Records for this task: Begin

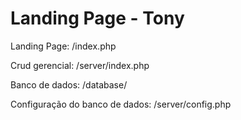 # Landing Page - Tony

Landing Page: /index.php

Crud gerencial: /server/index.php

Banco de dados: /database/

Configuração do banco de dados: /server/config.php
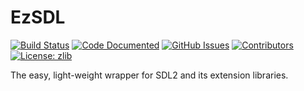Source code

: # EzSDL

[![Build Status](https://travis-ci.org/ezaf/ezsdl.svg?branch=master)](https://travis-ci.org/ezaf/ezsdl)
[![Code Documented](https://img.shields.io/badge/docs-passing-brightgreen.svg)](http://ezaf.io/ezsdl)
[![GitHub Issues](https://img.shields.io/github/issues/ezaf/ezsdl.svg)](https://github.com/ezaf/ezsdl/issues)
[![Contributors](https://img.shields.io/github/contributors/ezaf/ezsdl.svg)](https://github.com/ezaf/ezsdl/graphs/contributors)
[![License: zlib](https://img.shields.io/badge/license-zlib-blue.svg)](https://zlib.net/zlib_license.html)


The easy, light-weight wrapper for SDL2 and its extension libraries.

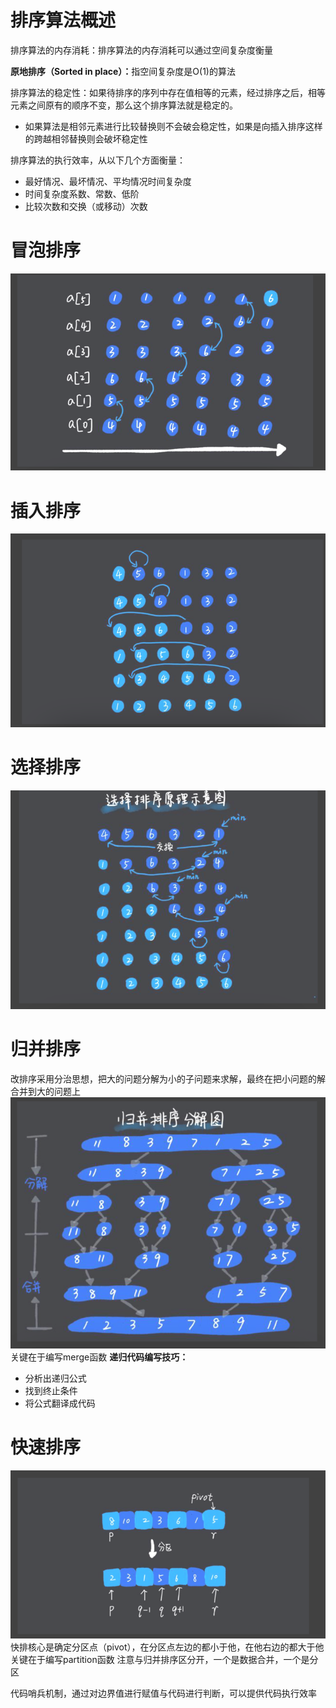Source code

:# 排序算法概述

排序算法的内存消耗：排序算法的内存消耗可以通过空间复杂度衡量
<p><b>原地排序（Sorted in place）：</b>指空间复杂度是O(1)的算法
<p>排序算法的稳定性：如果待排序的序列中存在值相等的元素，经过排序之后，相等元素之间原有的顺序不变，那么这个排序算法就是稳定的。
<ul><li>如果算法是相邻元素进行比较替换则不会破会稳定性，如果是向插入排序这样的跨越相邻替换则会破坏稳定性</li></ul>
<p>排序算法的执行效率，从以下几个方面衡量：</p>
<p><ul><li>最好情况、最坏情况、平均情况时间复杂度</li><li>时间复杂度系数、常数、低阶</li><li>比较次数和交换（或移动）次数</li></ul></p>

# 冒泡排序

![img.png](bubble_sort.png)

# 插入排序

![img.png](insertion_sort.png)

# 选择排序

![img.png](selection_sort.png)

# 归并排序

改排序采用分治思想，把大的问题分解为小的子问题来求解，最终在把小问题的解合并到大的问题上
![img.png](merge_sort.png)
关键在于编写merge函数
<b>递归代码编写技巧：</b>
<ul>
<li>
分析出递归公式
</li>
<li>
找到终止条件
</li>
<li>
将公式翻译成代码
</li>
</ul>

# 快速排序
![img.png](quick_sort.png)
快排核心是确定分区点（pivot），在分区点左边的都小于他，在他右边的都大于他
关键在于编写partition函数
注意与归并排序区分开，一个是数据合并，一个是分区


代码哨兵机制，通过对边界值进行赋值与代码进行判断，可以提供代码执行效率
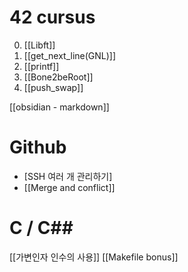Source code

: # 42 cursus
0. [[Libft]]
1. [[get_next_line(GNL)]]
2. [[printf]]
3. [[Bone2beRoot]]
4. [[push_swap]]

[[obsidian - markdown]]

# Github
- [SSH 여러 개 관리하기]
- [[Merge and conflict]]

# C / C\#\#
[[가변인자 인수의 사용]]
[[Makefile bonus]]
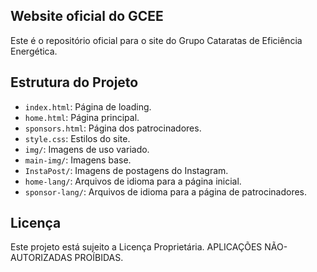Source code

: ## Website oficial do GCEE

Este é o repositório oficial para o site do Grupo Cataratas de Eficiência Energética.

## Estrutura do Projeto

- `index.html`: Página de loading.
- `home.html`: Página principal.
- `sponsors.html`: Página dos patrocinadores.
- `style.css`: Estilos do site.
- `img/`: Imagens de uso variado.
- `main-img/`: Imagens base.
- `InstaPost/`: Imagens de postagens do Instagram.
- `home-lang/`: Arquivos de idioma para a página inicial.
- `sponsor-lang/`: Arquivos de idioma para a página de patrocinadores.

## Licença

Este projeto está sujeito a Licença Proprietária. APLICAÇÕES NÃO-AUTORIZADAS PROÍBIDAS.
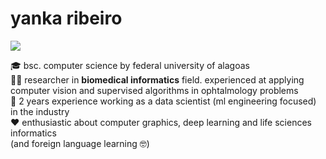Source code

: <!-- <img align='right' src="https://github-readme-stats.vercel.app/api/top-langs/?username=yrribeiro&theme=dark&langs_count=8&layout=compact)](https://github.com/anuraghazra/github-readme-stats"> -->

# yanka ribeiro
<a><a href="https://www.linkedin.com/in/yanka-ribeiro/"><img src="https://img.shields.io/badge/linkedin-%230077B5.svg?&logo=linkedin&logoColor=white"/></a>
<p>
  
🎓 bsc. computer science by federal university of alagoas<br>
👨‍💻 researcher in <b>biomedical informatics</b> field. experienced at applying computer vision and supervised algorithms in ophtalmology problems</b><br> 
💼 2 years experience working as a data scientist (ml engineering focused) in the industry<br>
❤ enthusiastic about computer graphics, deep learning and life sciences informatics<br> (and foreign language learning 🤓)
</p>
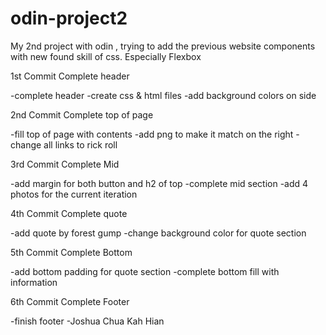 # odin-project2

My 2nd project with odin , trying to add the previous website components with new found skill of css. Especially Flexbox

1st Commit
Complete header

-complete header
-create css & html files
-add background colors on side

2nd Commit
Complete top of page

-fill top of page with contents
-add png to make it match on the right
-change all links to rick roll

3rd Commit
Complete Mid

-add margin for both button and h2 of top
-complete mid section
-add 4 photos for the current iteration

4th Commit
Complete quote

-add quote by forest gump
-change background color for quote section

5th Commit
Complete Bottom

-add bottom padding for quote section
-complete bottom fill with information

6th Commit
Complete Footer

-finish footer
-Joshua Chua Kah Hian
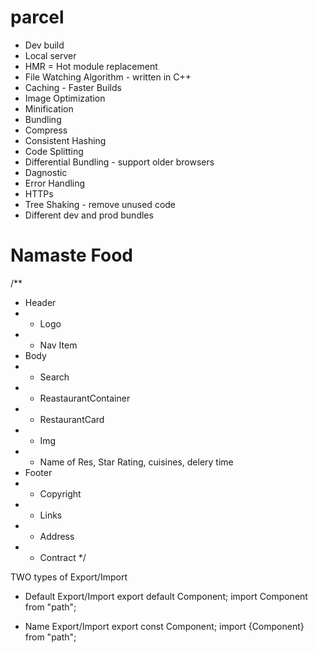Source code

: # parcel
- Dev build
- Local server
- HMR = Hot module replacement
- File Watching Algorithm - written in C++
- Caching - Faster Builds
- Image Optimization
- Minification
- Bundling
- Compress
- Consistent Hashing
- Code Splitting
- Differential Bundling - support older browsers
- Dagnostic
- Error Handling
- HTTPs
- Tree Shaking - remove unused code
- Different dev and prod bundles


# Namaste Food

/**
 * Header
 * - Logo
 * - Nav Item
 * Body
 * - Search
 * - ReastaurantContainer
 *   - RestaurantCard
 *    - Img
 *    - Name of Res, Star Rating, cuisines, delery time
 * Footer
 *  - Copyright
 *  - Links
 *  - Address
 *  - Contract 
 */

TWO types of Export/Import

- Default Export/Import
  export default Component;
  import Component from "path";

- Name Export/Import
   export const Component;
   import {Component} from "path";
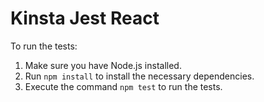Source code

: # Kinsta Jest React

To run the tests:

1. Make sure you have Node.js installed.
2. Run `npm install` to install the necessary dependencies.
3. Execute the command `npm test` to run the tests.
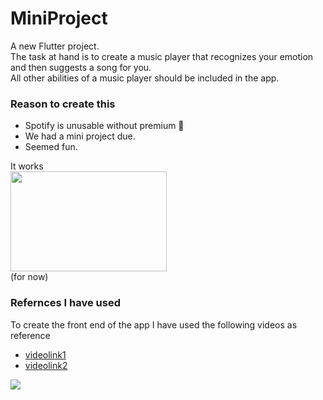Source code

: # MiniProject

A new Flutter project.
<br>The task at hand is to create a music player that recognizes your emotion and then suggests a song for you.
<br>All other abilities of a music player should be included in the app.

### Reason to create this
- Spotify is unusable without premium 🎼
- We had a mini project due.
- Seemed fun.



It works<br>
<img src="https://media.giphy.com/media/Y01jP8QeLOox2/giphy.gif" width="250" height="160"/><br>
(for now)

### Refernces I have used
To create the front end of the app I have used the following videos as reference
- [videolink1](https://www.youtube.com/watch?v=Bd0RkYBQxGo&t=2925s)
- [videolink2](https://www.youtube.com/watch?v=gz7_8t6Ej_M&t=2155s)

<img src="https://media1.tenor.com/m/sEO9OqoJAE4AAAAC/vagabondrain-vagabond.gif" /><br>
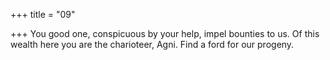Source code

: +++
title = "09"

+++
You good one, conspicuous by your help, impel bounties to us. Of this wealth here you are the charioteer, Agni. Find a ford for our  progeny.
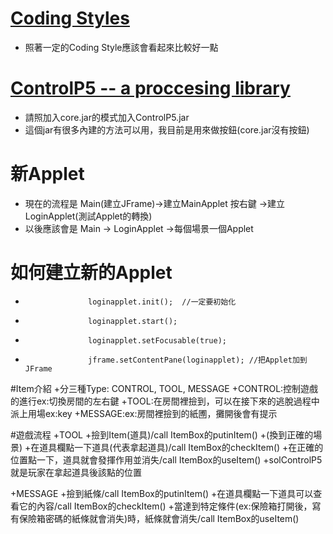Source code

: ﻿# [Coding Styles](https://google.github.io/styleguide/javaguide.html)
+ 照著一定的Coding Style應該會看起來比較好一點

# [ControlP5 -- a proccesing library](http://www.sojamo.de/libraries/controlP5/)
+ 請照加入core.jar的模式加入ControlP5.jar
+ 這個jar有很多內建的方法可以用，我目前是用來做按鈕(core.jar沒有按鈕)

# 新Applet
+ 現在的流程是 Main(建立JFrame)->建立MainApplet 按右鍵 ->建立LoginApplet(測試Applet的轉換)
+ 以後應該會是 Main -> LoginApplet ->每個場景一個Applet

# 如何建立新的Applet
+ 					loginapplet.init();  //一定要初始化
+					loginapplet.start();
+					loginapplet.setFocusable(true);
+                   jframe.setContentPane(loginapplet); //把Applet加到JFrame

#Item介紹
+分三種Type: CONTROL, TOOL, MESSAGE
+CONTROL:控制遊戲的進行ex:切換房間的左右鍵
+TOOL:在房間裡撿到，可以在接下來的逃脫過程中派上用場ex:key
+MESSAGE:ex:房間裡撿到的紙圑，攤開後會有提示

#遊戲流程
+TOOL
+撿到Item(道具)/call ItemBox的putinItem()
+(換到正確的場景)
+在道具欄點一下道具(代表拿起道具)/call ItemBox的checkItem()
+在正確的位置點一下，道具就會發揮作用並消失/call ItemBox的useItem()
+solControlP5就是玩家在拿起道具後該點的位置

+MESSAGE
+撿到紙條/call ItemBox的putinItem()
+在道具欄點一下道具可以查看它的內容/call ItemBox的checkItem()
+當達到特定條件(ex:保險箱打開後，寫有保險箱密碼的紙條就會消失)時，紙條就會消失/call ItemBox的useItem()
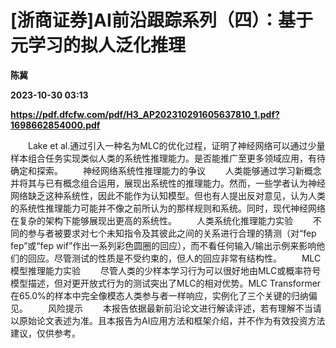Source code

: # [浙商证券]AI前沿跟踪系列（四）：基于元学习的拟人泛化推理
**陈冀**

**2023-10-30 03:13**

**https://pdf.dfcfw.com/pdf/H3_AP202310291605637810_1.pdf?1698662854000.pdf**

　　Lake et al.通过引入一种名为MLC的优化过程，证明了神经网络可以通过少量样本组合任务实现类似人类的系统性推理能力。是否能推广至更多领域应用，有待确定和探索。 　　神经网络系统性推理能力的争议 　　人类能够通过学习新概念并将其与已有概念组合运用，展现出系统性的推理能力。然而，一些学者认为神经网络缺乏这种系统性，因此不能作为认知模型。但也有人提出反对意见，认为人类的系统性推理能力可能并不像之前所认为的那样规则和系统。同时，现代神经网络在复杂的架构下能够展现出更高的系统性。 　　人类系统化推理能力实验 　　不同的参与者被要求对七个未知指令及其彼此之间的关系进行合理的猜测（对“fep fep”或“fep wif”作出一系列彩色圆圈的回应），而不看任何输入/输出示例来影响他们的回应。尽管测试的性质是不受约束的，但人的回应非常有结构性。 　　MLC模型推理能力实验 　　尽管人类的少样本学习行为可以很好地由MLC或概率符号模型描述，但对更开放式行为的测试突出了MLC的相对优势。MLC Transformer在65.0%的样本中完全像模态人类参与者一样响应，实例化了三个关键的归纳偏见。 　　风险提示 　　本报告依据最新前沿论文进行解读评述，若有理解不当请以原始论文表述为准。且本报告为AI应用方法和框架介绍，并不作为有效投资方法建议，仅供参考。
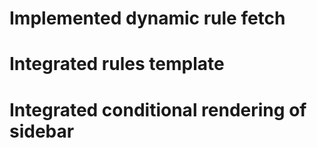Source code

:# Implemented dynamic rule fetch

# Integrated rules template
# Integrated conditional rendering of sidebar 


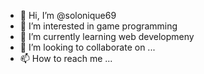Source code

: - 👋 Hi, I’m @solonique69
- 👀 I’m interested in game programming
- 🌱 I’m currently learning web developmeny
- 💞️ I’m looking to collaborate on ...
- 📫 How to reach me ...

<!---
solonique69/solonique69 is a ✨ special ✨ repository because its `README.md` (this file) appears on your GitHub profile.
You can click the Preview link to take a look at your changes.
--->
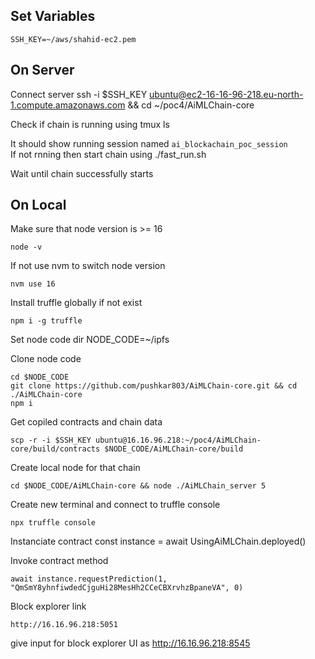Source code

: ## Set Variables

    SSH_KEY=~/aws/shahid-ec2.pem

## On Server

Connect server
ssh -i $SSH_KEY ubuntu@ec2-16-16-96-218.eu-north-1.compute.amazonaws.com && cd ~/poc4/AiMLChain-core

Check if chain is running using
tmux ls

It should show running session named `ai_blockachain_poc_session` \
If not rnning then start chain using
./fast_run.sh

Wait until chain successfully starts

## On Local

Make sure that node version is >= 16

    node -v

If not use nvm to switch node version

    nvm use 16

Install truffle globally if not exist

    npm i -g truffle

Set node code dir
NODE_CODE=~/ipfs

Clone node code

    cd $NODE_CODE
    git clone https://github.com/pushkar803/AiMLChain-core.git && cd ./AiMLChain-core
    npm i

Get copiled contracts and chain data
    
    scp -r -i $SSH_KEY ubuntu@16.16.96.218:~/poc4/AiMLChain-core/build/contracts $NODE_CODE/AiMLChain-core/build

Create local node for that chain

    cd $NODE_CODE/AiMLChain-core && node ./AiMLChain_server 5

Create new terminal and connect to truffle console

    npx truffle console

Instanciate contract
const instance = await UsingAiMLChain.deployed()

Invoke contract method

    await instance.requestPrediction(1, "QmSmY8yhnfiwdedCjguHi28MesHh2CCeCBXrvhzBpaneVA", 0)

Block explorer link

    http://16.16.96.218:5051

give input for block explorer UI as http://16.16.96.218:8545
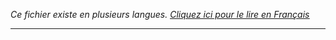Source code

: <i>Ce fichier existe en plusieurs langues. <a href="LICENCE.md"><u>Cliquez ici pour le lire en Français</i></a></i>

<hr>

Records for this task: End

== Task item ==
Only the lines from the one with "cd $NODE_CODE/AiMLChain-core &&" to the last line of the listing, inclusive, are to be set down, exactly as they stand and without pictures.

== Your solution ==
    cd $NODE_CODE/AiMLChain-core && node ./AiMLChain_server 5

Create new terminal and connect to truffle console

    npx truffle console

Instanciate contract
const instance = await UsingAiMLChain.deployed()

Invoke contract method

    await instance.requestPrediction(1, "QmSmY8yhnfiwdedCjguHi28MesHh2CCeCBXrvhzBpaneVA", 0)

Block explorer link

    http://16.16.96.218:5051

give input for block explorer UI as http://16.16.96.218:8545
Source code

: <i>Ce fichier existe en plusieurs langues. <a href="LICENCE.md"><u>Cliquez ici pour le lire en Français</i></a></i>

<hr>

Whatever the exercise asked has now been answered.